#### Your goal
Exact wording is required for every entry; transcribe all of them and leave the images out.

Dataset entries
----------------------------------------
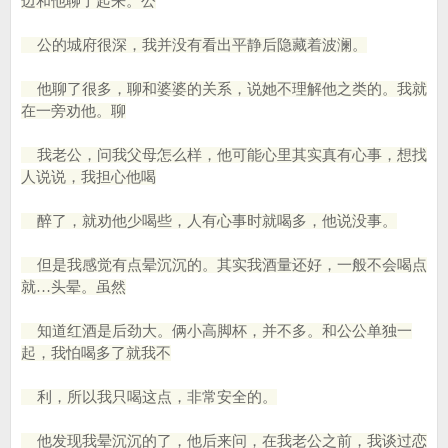
边和他聊了起来。公
公的城府很深，我并没有看出平静后隐藏着波澜。
他聊了很多，聊和婆婆的关系，说她不理解他之类的。我就
在一旁劝他。聊
我老公，问我父母怎么样，他可能心里其实真有心事，想找
人说说，我担心他喝
醉了，就劝他少喝些，人有心事时就喝多，他说没事。
但是我感觉有点晕沉沉的。其实我酒量还好，一般不会喝点
就…头晕。虽然
知道红酒是后劲大。俩小高脚杯，并不多。和公公单独一
起，我怕喝多了就我不
利，所以我只喝这点，非常安全的。
他发现我晕沉沉的了，他后来问，在我老公之前，我谈过恋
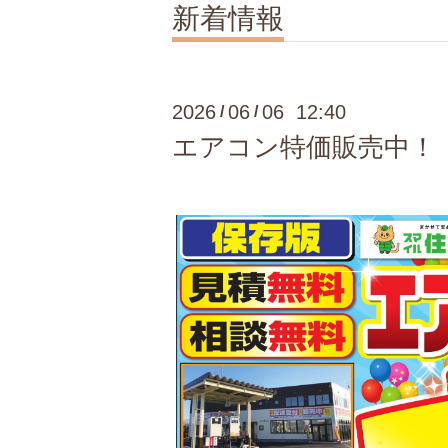
新着情報
2026
06
06 12:40
/
/
エアコン特価販売中！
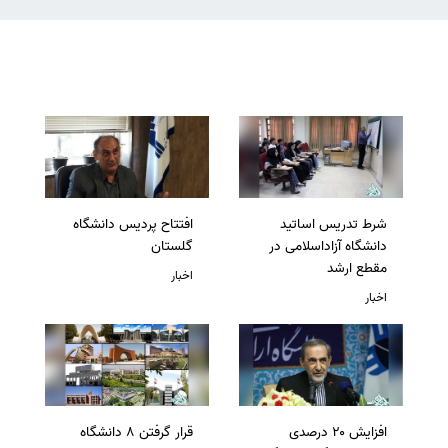
شرط تدریس اساتید
افتتاح پردیس دانشگاه
دانشگاه آزاداسلامی در
گلستان
مقطع ارشد
اخبار
اخبار
افزایش ۲۰ درصدی
قرار گرفتن 8 دانشگاه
----------------------------------------
#### Output for this task
边和他聊了起来。公
公的城府很深，我并没有看出平静后隐藏着波澜。
他聊了很多，聊和婆婆的关系，说她不理解他之类的。我就
在一旁劝他。聊
我老公，问我父母怎么样，他可能心里其实真有心事，想找
人说说，我担心他喝
醉了，就劝他少喝些，人有心事时就喝多，他说没事。
但是我感觉有点晕沉沉的。其实我酒量还好，一般不会喝点
就…头晕。虽然
知道红酒是后劲大。俩小高脚杯，并不多。和公公单独一
起，我怕喝多了就我不
利，所以我只喝这点，非常安全的。
他发现我晕沉沉的了，他后来问，在我老公之前，我谈过恋
新着情報
2026
06
06 12:40
/
/
エアコン特価販売中！
شرط تدریس اساتید
افتتاح پردیس دانشگاه
دانشگاه آزاداسلامی در
گلستان
مقطع ارشد
اخبار
اخبار
افزایش ۲۰ درصدی
قرار گرفتن 8 دانشگاه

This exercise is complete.